Rural Living Linked to Worse Hospital Outcomes for People with Epilepsy

A large study of more than 841,000 hospital admissions found that people with epilepsy living in the most rural U.S. counties experienced worse hospital outcomes than those living in the most urban areas. Researchers found that patients from the most rural counties had nearly twice the odds of dying during hospitalization, were more likely to arrive at the hospital in status epilepticus (a seizure emergency), and were more likely to have prolonged hospital stays. They were also less likely to receive an EEG or be discharged to rehabilitation or skilled nursing facilities.

Importantly, many of these disparities were reduced or disappeared among patients with private insurance, suggesting that access to healthcare resources and coverage may play a significant role in the differences observed. The findings add to growing evidence that people with epilepsy in rural communities face barriers to specialized neurological care and highlight the need for strategies to improve access, including expanded telehealth services.

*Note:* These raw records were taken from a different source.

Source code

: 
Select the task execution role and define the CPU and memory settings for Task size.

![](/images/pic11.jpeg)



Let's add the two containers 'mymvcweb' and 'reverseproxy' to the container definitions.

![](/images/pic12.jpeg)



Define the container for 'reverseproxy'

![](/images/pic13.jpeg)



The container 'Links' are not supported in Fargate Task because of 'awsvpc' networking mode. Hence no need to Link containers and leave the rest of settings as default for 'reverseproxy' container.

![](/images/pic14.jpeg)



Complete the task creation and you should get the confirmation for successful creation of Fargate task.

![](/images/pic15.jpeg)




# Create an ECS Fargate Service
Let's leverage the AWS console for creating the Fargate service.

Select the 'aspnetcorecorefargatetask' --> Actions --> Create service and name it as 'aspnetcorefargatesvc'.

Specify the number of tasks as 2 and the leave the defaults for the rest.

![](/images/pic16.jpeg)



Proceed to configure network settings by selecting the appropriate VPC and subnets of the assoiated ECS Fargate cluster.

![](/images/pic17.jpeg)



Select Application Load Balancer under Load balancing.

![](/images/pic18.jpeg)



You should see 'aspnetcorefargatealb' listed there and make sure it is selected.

The study was observational and cannot determine whether rural residence directly causes poorer outcomes. Researchers were also unable to account for factors such as seizure frequency, medication adherence, or local emergency medical service availability. Because much of the data were collected before telehealth became widely available during the COVID-19 pandemic, future research will be needed to determine whether expanded virtual care can help reduce these rural–urban disparities.